**Work order:**
Please rewrite the life advice list between "51. Coffee chats" and "work both ways.", inclusive, replacing "Coffee chats" with "Lunch meetings".

**Text block:**
Start of Block

  28. Own who you are or others will own you.
  29. It is better to fly your plane into unknown territory than to fly perpetually on autopilot.
  30. Anger solves nothing. Wait 24 hours or walk away before making decisions tainted with anger.
  31. Mental toughness can be trained like any muscle. Do one thing you are scared of every day.
  32. Everything can be learned. The only limits are time and effort, never ability.
  33. Lay out your clothes and life equipment the night before. 
  34. When you dislike or like art, try and figure out why. Can you put it into words? Saying “it’s bad,” is very different from “I think the artist was trying to represent sadness here, but the image comes off as comical. That’s why it doesn’t resonate with me.”
  35. Focus on execution over ideas. 3,000 ideas are worthless. One finished project is monumental.
  36. Avoid purposeless debt at all costs. Financial, technical, and emotional—pay off your debts. 
  37. Take calculated risks in your teens, 20s, and 30s. After inflation, index funds double every 10+ years.
  38. Build something. 
  39. Be ready to scale what you build. Your life can change quickly—be ready. Will what you’re doing ever grow? What’s the ceiling? 
  40. Fire people life that always cause drama. Life’s too short for manufactured chaos.
  41. Alcohol ruins 2-3 days for a few hours of fun. Calculate if it’s worth it.
  42. Protect your health. Physical wellness directly impacts effectiveness. If you think it doesn’t, you are wrong.
  43. “The Gut” has been developed over about 2 million years. Trust it.
  44. Figure out your peak performance hours and guard them fiercely. Figure out your trough performance hours and schedule BS tasks and chats for those times (I nearly listed my weekly time for this, but realized I would quickly offend 10 people).
  45. Focus on 3-5 truly important things. Everything else is distraction or delegation material.
  46. Spend money on experiences, learning, trying, and books. Save money on material things.
  47. Don’t waste time on work that doesn’t matter to you. Start the side project now. Establish 1 year of a financial safety net. Hit 60% of your current salary with the project. Then quit and go all in on the project.
  48. From my time as a doctor: ask yourself, “How does this information change my management?” If it doesn’t, ignore it.
  49. Junk in, junk out—applies to media, food, daylight, and relationships.
  50. Power laws (80/20) rule everything. If you want to be an outlier, you must pick something very specific, that matches your unique genetic abilities, and that matches your environmental upbringing. Choose carefully if you care enough to be in the top .00001%.
  51. Coffee chats for networking drain everyone involved. Kill them. Make real friends.
  52. Write online regularly. 
  53. The phone really does work both ways.
  54. Trust everyone initially, life’s too short and mean to not.
  55. Sun before screen.
  56. Create first, refine later. I love Stephen King’s door shut and door open methodology. Just get it on the page.
  57. If you can enjoy life, when everything sucks, nothing will suck.

End of Block

**Data records:**
Start of Block

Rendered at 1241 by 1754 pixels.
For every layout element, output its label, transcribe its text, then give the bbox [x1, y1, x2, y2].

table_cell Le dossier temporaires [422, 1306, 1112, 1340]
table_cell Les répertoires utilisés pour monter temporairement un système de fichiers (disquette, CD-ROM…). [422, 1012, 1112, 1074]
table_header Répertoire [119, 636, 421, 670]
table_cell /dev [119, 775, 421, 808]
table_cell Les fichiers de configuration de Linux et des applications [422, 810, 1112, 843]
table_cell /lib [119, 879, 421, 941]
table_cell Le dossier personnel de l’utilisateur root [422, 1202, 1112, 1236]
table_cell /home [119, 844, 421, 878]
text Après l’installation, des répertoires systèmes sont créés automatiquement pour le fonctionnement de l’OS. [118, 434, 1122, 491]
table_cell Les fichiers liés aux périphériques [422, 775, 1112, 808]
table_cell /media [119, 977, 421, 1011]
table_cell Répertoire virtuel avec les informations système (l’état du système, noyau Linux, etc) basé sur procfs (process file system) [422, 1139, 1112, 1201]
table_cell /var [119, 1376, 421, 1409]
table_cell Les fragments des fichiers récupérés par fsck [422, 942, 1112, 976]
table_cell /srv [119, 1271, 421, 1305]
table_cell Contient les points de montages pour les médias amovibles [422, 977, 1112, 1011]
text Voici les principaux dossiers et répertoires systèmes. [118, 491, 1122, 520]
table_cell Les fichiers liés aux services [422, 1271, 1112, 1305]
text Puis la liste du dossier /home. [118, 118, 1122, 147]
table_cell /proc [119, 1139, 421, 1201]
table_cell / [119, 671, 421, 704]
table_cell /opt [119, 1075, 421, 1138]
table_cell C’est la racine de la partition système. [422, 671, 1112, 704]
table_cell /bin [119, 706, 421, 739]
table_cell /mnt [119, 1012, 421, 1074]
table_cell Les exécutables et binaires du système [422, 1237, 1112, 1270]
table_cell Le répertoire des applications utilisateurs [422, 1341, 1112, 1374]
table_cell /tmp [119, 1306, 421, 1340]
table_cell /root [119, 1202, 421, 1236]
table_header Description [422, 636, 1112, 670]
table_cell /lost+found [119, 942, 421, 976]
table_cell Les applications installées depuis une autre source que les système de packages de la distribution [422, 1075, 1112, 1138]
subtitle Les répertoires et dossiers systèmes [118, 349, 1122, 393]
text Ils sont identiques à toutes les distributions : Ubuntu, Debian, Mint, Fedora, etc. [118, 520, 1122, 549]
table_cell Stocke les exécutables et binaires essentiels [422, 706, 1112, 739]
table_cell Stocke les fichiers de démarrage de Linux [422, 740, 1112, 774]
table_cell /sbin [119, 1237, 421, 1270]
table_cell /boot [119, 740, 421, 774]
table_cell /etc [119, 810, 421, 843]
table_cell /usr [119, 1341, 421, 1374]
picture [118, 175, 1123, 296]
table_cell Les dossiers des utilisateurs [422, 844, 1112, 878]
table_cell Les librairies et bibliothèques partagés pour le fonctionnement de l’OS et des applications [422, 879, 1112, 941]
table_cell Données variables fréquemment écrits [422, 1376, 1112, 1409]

End of Block

**Problem solution:**
51. Lunch meetings for networking drain everyone involved. Kill them. Make real friends.
  52. Write online regularly. 
  53. The phone really does work both ways.